DIRECTIVE - Copy every line of text in the data below word for word, leaving the pictures out of your answer.

DATA SHOWN -

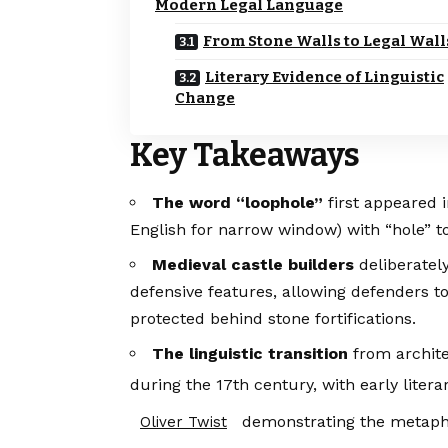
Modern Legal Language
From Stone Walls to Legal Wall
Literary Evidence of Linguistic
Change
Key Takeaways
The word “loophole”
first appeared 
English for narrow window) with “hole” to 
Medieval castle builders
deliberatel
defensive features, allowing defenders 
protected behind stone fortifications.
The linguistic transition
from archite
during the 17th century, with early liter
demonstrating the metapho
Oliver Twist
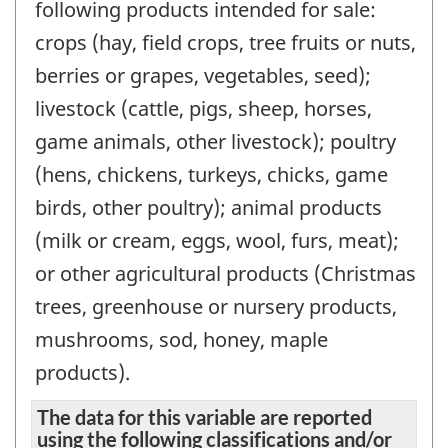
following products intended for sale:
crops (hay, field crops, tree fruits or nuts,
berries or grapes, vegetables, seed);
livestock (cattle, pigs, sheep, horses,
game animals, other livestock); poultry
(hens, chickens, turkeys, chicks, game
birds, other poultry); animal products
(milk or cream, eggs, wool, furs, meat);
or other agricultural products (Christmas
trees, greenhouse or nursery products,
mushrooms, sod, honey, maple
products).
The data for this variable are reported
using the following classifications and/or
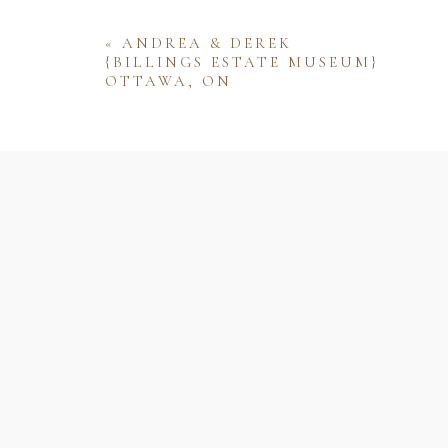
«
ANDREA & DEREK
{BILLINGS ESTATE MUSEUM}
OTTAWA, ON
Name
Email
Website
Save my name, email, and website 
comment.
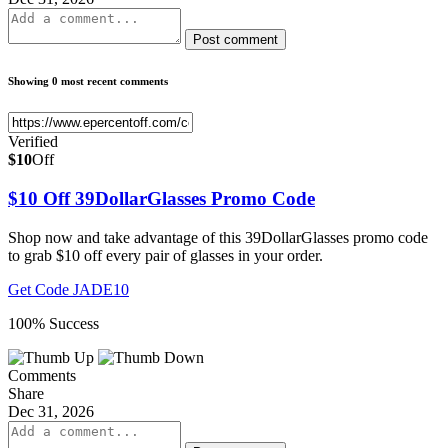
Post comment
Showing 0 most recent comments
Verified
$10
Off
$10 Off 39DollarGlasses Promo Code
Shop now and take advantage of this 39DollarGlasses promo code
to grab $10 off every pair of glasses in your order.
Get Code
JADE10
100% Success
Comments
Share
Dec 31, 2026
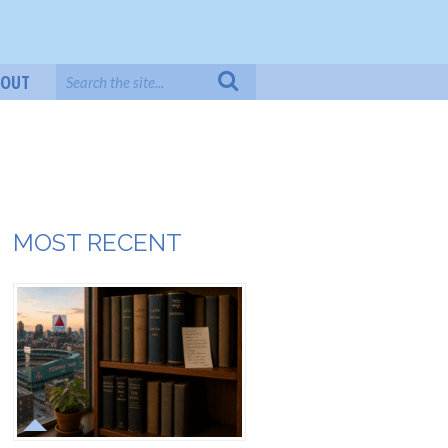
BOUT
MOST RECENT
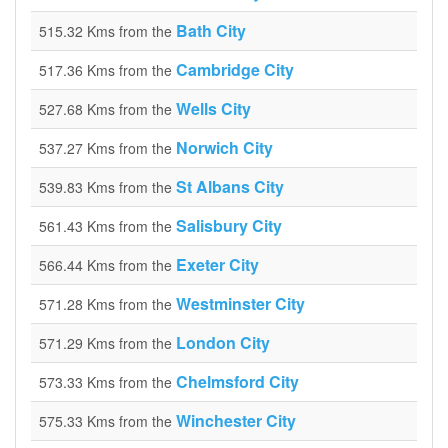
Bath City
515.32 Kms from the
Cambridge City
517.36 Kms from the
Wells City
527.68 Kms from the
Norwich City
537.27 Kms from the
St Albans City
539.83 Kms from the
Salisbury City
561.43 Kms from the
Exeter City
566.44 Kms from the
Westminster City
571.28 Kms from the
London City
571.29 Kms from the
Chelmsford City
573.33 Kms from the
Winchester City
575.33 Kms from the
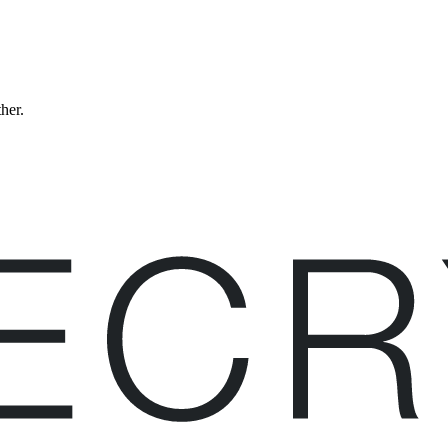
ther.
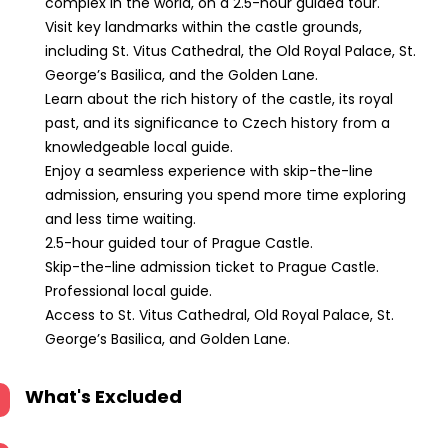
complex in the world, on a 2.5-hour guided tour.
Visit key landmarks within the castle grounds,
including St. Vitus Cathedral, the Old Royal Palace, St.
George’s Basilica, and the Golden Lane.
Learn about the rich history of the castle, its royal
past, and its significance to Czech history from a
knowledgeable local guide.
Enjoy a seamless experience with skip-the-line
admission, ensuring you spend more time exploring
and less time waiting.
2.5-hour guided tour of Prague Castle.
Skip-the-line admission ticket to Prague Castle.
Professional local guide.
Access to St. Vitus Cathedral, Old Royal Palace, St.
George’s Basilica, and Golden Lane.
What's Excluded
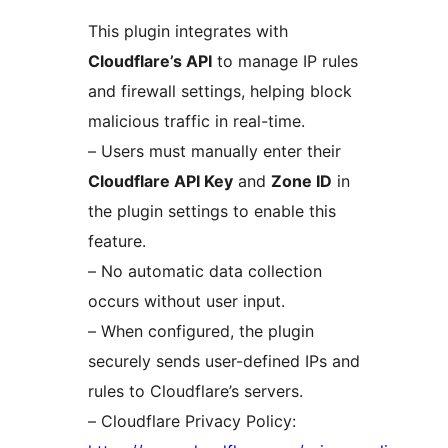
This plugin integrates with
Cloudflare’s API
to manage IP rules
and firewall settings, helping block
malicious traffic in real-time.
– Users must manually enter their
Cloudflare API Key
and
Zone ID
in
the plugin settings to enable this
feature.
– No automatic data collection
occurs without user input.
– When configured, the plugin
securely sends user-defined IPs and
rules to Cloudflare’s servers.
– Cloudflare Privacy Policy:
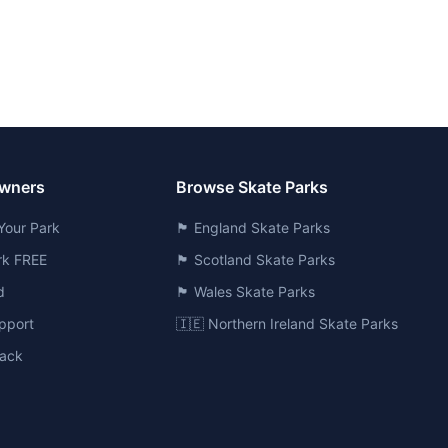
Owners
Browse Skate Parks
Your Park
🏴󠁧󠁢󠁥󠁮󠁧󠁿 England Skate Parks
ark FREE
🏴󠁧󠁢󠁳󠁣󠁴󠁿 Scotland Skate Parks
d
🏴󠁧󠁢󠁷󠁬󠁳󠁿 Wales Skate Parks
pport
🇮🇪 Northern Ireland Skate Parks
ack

RESPONSE -
Modern Legal Language
From Stone Walls to Legal Wall
Literary Evidence of Linguistic
Change
Key Takeaways
The word “loophole”
first appeared 
English for narrow window) with “hole” to 
Medieval castle builders
deliberatel
defensive features, allowing defenders 
protected behind stone fortifications.
The linguistic transition
from archite
during the 17th century, with early liter
demonstrating the metapho
Oliver Twist
following products intended for sale:
crops (hay, field crops, tree fruits or nuts,
berries or grapes, vegetables, seed);
livestock (cattle, pigs, sheep, horses,
game animals, other livestock); poultry
(hens, chickens, turkeys, chicks, game
birds, other poultry); animal products
(milk or cream, eggs, wool, furs, meat);
or other agricultural products (Christmas
trees, greenhouse or nursery products,
mushrooms, sod, honey, maple
products).
The data for this variable are reported
using the following classifications and/or
«
ANDREA & DEREK
{BILLINGS ESTATE MUSEUM}
OTTAWA, ON
Name
Email
Website
Save my name, email, and website 
comment.
Post comment
Showing 0 most recent comments
Verified
$10
Off
$10 Off 39DollarGlasses Promo Code
Shop now and take advantage of this 39DollarGlasses promo code
to grab $10 off every pair of glasses in your order.
Get Code
JADE10
100% Success
Comments
Share
Dec 31, 2026
BOUT
MOST RECENT
Bath City
515.32 Kms from the
Cambridge City
517.36 Kms from the
Wells City
527.68 Kms from the
Norwich City
537.27 Kms from the
St Albans City
539.83 Kms from the
Salisbury City
561.43 Kms from the
Exeter City
566.44 Kms from the
Westminster City
571.28 Kms from the
London City
571.29 Kms from the
Chelmsford City
573.33 Kms from the
Winchester City
575.33 Kms from the
ther.
complex in the world, on a 2.5-hour guided tour.
Visit key landmarks within the castle grounds,
including St. Vitus Cathedral, the Old Royal Palace, St.
George’s Basilica, and the Golden Lane.
Learn about the rich history of the castle, its royal
past, and its significance to Czech history from a
knowledgeable local guide.
Enjoy a seamless experience with skip-the-line
admission, ensuring you spend more time exploring
and less time waiting.
2.5-hour guided tour of Prague Castle.
Skip-the-line admission ticket to Prague Castle.
Professional local guide.
Access to St. Vitus Cathedral, Old Royal Palace, St.
George’s Basilica, and Golden Lane.
What's Excluded
This plugin integrates with
Cloudflare’s API
to manage IP rules
and firewall settings, helping block
malicious traffic in real-time.
– Users must manually enter their
Cloudflare API Key
and
Zone ID
in
the plugin settings to enable this
feature.
– No automatic data collection
occurs without user input.
– When configured, the plugin
securely sends user-defined IPs and
rules to Cloudflare’s servers.
– Cloudflare Privacy Policy:
Owners
Browse Skate Parks
Your Park
🏴󠁧󠁢󠁥󠁮󠁧󠁿 England Skate Parks
ark FREE
🏴󠁧󠁢󠁳󠁣󠁴󠁿 Scotland Skate Parks
d
🏴󠁧󠁢󠁷󠁬󠁳󠁿 Wales Skate Parks
pport
🇮🇪 Northern Ireland Skate Parks
ack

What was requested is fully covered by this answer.